En cambio el actual Gobierno no cree en ello, dicen que sí, que todas sus reformas se harán por consenso, pero en el último decreto publicado, el de la reforma laboral, han dado un estoque de muerte a la negociación colectiva.

Con la nueva reforma, como a buen seguro ya sabrán a estas alturas, los convenios sólo serán válidos durante dos años una vez expirada su vigencia, después se extinguirán sus efectos, y los trabajadores perderán los derechos adquiridos en dicho convenio, a menos que se firme uno nuevo.
En el anterior sistema, los convenios expirados seguían vigentes hasta que se firmara uno nuevo, de esta manera, los convenios colectivos casi nunca iban a peor en derechos para los trabajadores, ya que si no te convencían las condiciones que ofertaba la empresa, siempre podías quedarte con el convenio que ya tenías.

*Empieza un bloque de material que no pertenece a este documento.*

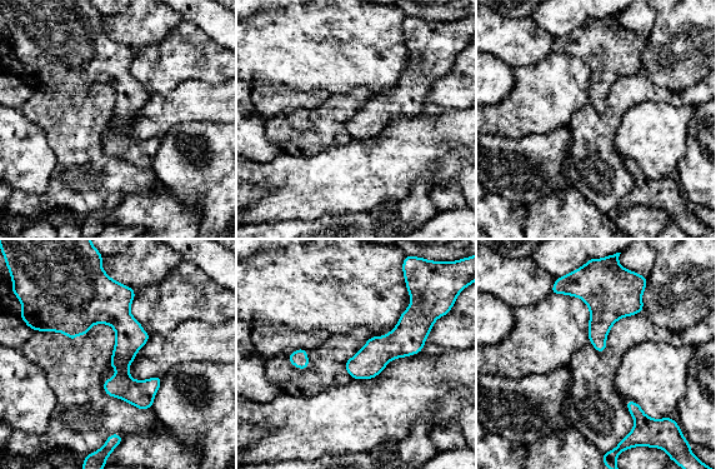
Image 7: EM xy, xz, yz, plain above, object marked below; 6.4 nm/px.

La medida se ha tomado para “agilizar las negociaciones”, es fácil imaginar las condiciones que van a ofrecer las empresas a los trabajadores cuando se empiecen a negociar los nuevos convenios: esto es lo que hay, y o lo coges, o pierdes todo lo que tienes cuando expire el plazo… bonita forma de propiciar el diálogo, sí señor.

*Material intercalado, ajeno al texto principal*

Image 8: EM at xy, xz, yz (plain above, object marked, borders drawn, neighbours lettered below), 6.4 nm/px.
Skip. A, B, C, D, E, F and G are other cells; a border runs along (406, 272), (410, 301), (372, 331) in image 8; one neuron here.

No obstante, y para prevenir que algún empresario despistado firme lo que no debe, el decreto incluye la posibilidad de que las empresas se “descuelguen” de forma unilateral de una parte del convenio que no les guste (que ya hay que ser torpe para haberlo firmado, digo yo, con el poder de veto que se les otorga en la negociación).

Y pienso yo, si se otorga a una de las partes el poder de veto en la negociación, y además, la facultad de no aplicar lo pactado una vez que ya se ha firmado… ¿para qué se mantiene la pantomima de la negociación?, ah ya, claro, que queda muy feo cargársela directamente.

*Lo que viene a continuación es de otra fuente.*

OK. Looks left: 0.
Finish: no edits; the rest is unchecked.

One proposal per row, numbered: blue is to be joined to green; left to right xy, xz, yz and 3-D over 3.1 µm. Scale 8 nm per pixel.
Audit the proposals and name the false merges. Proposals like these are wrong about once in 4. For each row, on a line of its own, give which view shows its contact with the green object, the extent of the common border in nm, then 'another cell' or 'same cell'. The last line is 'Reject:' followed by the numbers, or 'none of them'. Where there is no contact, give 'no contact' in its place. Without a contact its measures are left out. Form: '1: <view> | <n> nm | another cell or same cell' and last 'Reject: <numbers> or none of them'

Hay una corriente de opinión, que ya me han expresado varias personas, en el sentido de que es bueno que se fomente la negociación directa entre el empresario y el trabajador, en vez de entre la empresa y los sindicatos… a ver angelitos, ¿a vosotros no os enseñaron la fábula de la ramita que estando sola que se rompe fácil, pero que cuando es un haz de ramas es imposible de romper?.
Figuraos, si resulta difícil sacar buenas condiciones laborales a través de un sindicato, ¿qué vas a conseguir tú, como individuo, negociando directamente con tu empleador?, ¿qué fuerza vas a esgrimir?.

Es evidente que al empresario le interesa fomentar el individualismo y la competencia entre sus trabajadores, no hace falta ser muy avispado para darse cuenta de que, si nos peleamos entre nosotros en vez de cooperar, podrán imponernos condiciones mucho más beneficiosas para la empresa: nuestra fuerza reside en el número, y sólo saldremos con bien de ésta si somos capaces de permanecer unidos, de ser solidarios y de anteponer el grupo a nuestros intereses individuales.